• Problem set:
1 – In the mailing-list text, copy out the passage starting with "[ looks a bit" and going on through "HeapTupleHeaderGetXmax(tuple)))", renaming "HeapTupleSatisfiesVacuum" as "HeapTupleSatisfiesPrune".
2 – Answer these questions from the mailing-list text:
(a) In the test, how many times is the single tuple updated?
(b) What company name is given under Pavan Deolasee's signature?
(c) How many heap pages did Tom Lane hope the example would use?

• Text provided:
# # # #
On 9/21/07, Tom Lane <tgl@sss.pgh.pa.us> wrote:

Shouldn't we be able to prune rows that have been inserted and deleted
by the same transaction? I'd have hoped to see this example use only
one heap page ...

Not before the transaction commits ? In the test, we update a single tuple
10000 times in the same transaction. So there is no opportunity to prune.

Thanks,
Pavan

--
Pavan Deolasee
EnterpriseDB http://www.enterprisedb.com

tgl@sss.pgh.pa.us

over 18 years ago

In reply to: Pavan Deolasee (#6)

Re: HOT is applied

"Pavan Deolasee" <pavan.deolasee@gmail.com> writes:

On 9/21/07, Tom Lane <tgl@sss.pgh.pa.us> wrote:

Shouldn't we be able to prune rows that have been inserted and deleted
by the same transaction? I'd have hoped to see this example use only
one heap page ...

Not before the transaction commits ? In the test, we update a single tuple
10000 times in the same transaction. So there is no opportunity to prune.

[ looks a bit more ... ] Hm, the test I was thinking of was this one
at the end of HeapTupleSatisfiesVacuum:

if (TransactionIdEquals(HeapTupleHeaderGetXmin(tuple),
HeapTupleHeaderGetXmax(tuple)))
{
/*
* Inserter also deleted it, so it was never visible to anyone else.
# # # #
• Collected data:
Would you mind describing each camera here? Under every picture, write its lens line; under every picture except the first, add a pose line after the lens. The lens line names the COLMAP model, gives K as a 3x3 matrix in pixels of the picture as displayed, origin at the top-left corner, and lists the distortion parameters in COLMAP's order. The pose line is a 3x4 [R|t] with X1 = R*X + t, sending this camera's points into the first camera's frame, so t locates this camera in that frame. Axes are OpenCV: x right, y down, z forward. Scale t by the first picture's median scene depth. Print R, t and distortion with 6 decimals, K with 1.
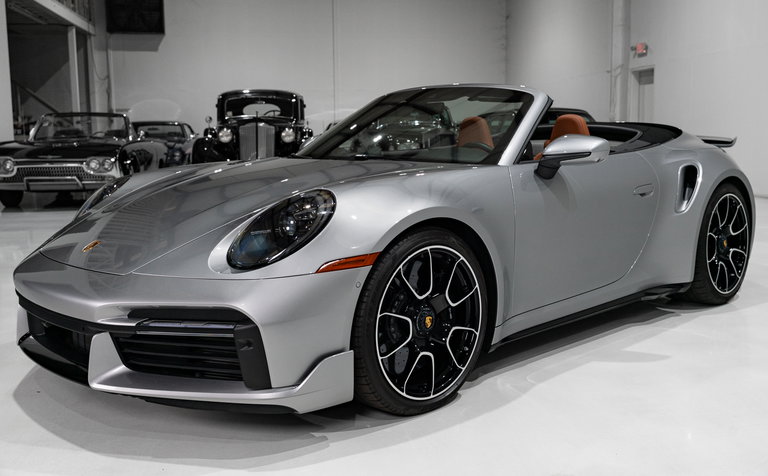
lens RADIAL K [[762.8, 0, 385.6], [0, 762.8, 216.6], [0, 0, 1]] dist [0.006947, 0.012696]
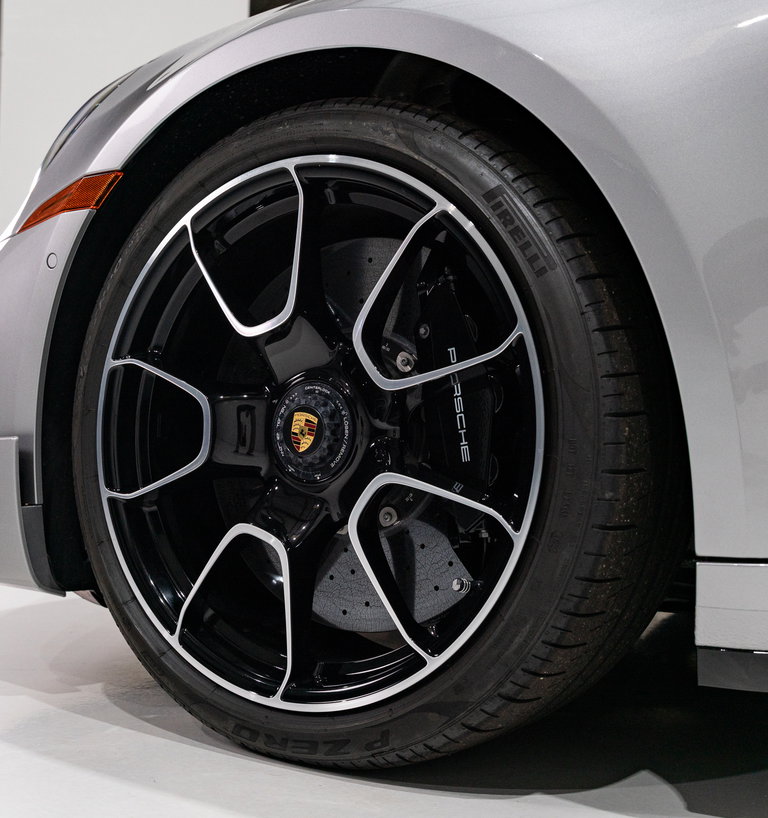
lens RADIAL K [[1195.7, 0, 384.0], [0, 1195.7, 409.0], [0, 0, 1]] dist [0.015061, 0.021209]
pose [[0.224669, -0.002252, -0.974433, 0.463941], [-0.133288, 0.990527, -0.033020, 0.131991], [0.965276, 0.137298, 0.222241, 0.874786]]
# # # #
• Expected results:
1 –
[ looks a bit more ... ] Hm, the test I was thinking of was this one
at the end of HeapTupleSatisfiesPrune:

if (TransactionIdEquals(HeapTupleHeaderGetXmin(tuple),
HeapTupleHeaderGetXmax(tuple)))

2 –
(a) 10000 times
(b) EnterpriseDB
(c) Only one